B-Vision: Acho que no Brasil, a cena sempre teve uma característica de seguir as tendências mais cegamente e virar as costas para o resto. Já vi alguns ícones da música serem grosseiramente vaiados porque não era o estilo que queriam. De uns anos pra cá, na minha opinião, a música eletrônica não reina mais na preferência do público que frequenta festas, mas por outro lado, vejo uma organização mais profissional, o som está ficando mais interessante e o público está mais eclético e receptivo a ideias mais fora da curva, o que me deixa muito feliz.

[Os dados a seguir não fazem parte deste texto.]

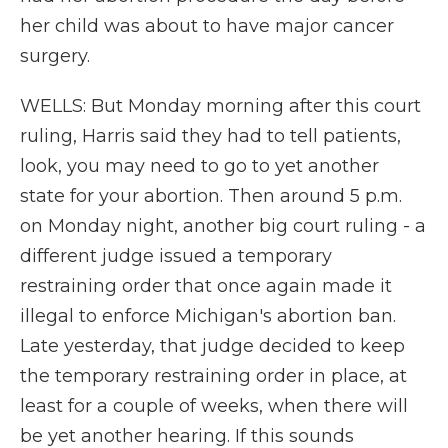
her child was about to have major cancer
surgery.
WELLS: But Monday morning after this court
ruling, Harris said they had to tell patients,
look, you may need to go to yet another
state for your abortion. Then around 5 p.m.
on Monday night, another big court ruling - a
different judge issued a temporary
restraining order that once again made it
illegal to enforce Michigan's abortion ban.
Late yesterday, that judge decided to keep
the temporary restraining order in place, at
least for a couple of weeks, when there will
be yet another hearing. If this sounds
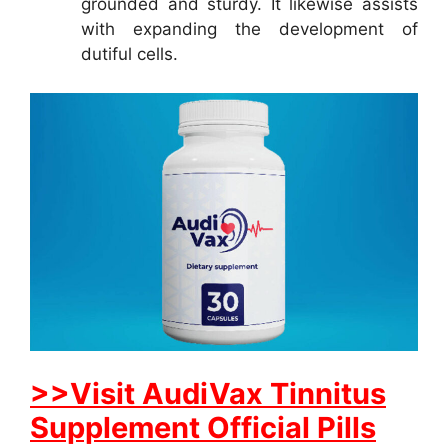
grounded and sturdy. It likewise assists
with expanding the development of
dutiful cells.
>>Visit AudiVax Tinnitus
Supplement Official Pills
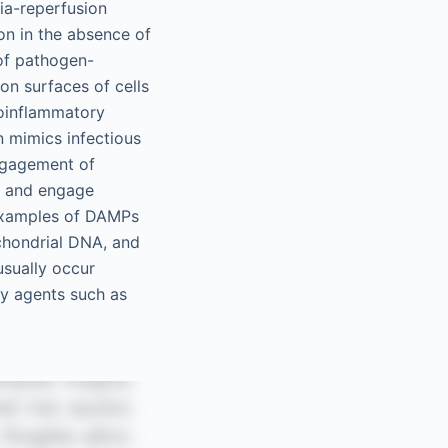
ia-reperfusion
on in the absence of
 of pathogen-
on surfaces of cells
proinflammatory
en mimics infectious
engagement of
s and engage
 Examples of DAMPs
ochondrial DNA, and
sually occur
by agents such as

Para onde pretende levar seu projeto daqui para a frente? Planeja algo específico que já possa contar para nós? 

B-Vision: Por enquanto ainda é só um sonho, mas sei que dá para atingir. Se tudo der certo, vou embarcar e fazer meu Live mundo afora, procurar o público que gosta do que eu ofereço, e não tentar me adaptar ao que acho que podem querer de mim.

Qual o melhor aprendizado que você pode compartilhar com os novos produtores que estiverem lendo esta entrevista? 

B-Vision: O que mais mudou minha vida, musicalmente, foi entender o valor de ter paciência com as produções. Acredito que oportunidades sempre aparecem, mas não com a mesma pessoa. Mostrar um trabalho que poderia ser bem melhor para um profissional que te interessa e que entende do assunto e não pode perder tempo, queima esse contato.

Também, sei que leva um bom tempo desde o dia em que começo uma track nova até o dia em que ela vai ser lançada… Às vezes anos… E isso leva a conclusão que norteia minhas decisões no estúdio. Como produtor, não é interessante tentar seguir tendências e colocar sons da moda, muito legais e que está todo mundo fazendo e a pista adora, porque quando a track estiver pronta para lançar, já vai ser datada e considerada velha… O único caminho, na minha opinião, é acreditar numa ideia, ideia boa não envelhece, e trabalhar duro para apresentar ela da melhor maneira possível. Mostrar sabendo que é uma obra de alto nível… se não gostarem, é por uma questão de momento, oportunidade ou gosto pessoal… O trabalho continua bom e continuo acreditando nele.